- _Page_
BEGIN

“In 1539, the Knight Templars of Malta paid tribute to Charles V of Spain by sending him a Golden Falcon encrusted from beak to claw with rarest jewels. But pirates seized the galley carrying this priceless token and the fate of the Maltese Falcon remains a mystery . . .” – The Maltese Falcon
In Malta they don’t check your bags for guns, they check them with guns.
Sometimes advice that is good for a country is really bad for an individual. I tried building my own navy once, and it was an abysmal failure, since I’ve never lived near water all the ships just sat on the gravel. Thankfully it was still enough of a navy that France surrendered anyway. So, memo to self: don’t build a navy 1000 miles away from water unless you want to take Paris.
But why beat on France? I’ve discovered that on this blog, it’s really okay to trash-talk the French because in the last year I’ve gotten more traffic from Malta than I have from France on an absolute basis. On a per capita basis, Malta is ahead on visitor count of any place in the world. The United States is second, but it’s gaining ground. Malta, spread the word!
I digress because it’s late and I’m a bit punchy – so I’ll get back to the point. One place where the advice for a country and the advice for an individual both make sense is when it comes to know-how. Where does know-how come from? Sweat.
I had a boss fairly early in my career (technically a grand-boss, i.e., my boss’s boss) who was fairly fond of saying, especially when assigning a task that would entail huge hours of overtime and personal sacrifice, “Think of it as short-term pain for long-term gain.” He’d smile when he said it, but that didn’t make it better.
Being young and stupid, we grumbled about what he was saying: “What does he know? It’s always short-term pain. We’ll never get to the long-term gain.” This was exactly the type of short-sightedness you’d expect out of a kid. And we were kids, really. We also worked our butts off while we were in our twenties, and most people who started in that group did okay. The short-term pain translated (finally) into long-term gain.
Please donate to Malta so they can end this horrible poverty.
It’s that way for individuals. Is it that way for countries, too?
Yes, absolutely.
When you do something productive, anything productive, you learn. You learn as an individual. You learn as a company. You learn as a country. If you do it right, it’s painful. It’s hard. It’s work. It’s frustrating. And when you finally win? It’s exhilarating.
If you do a really, really, really good job? You get rewarded, by trying to do it again.
And those results are consistent between an individual, a company, and a country.

END

- _Given information_
BEGIN

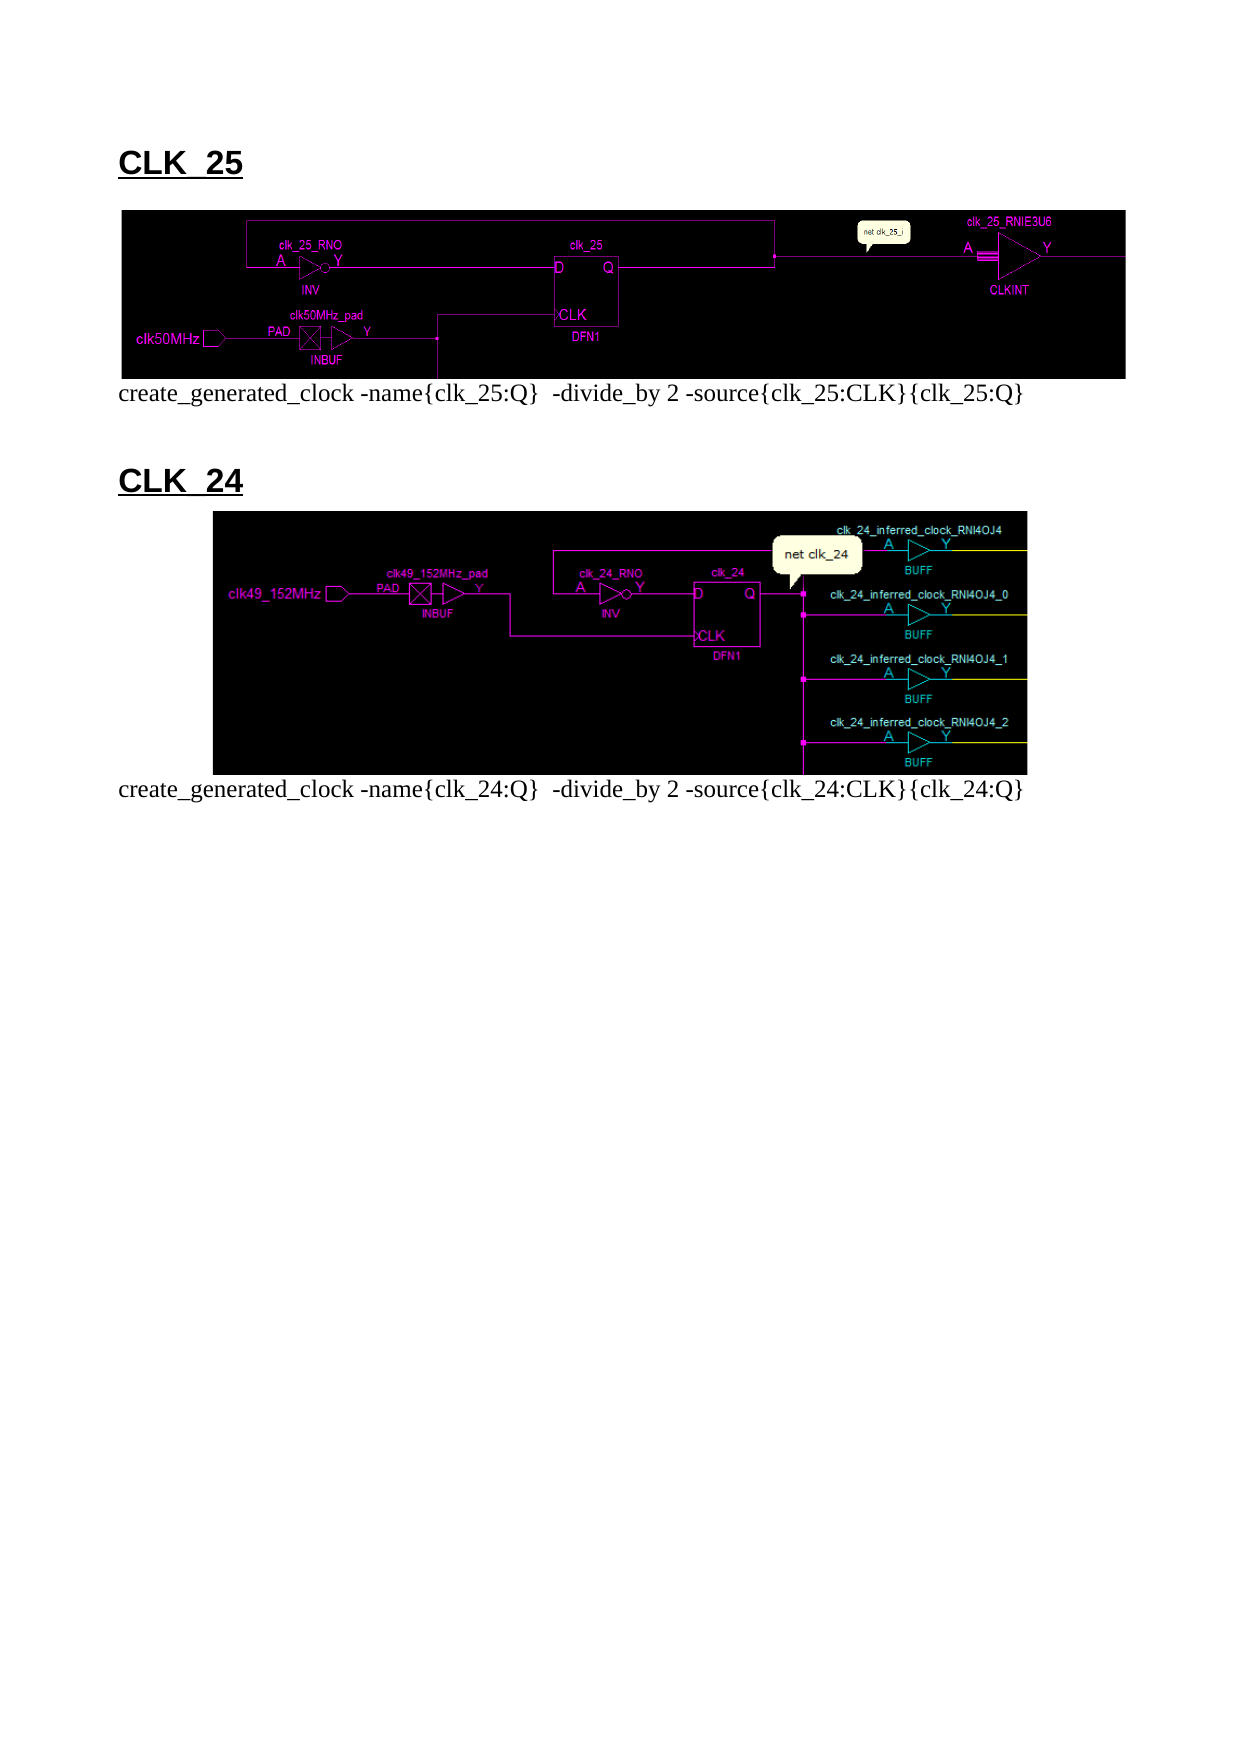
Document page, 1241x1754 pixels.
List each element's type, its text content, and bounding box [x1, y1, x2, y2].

subtitle CLK_25 [118, 143, 1122, 182]
text create_generated_clock -name{clk_25:Q} -divide_by 2 -source{clk_25:CLK}{clk_25:Q} [118, 194, 1122, 407]
text create_generated_clock -name{clk_24:Q} -divide_by 2 -source{clk_24:CLK}{clk_24:Q} [118, 512, 1122, 803]
subtitle CLK_24 [118, 461, 1122, 499]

END

- _Jobs_
(A) From the blog post on know-how, set down verbatim the part that opens with the words containing "But why beat" and closes with "spread the word!".
(B) In the blog post on know-how, what saying was the writer's grand-boss fond of repeating when assigning work that required heavy overtime?

- _Expected outputs_
(A)
But why beat on France? I’ve discovered that on this blog, it’s really okay to trash-talk the French because in the last year I’ve gotten more traffic from Malta than I have from France on an absolute basis. On a per capita basis, Malta is ahead on visitor count of any place in the world. The United States is second, but it’s gaining ground. Malta, spread the word!

(B) "Think of it as short-term pain for long-term gain."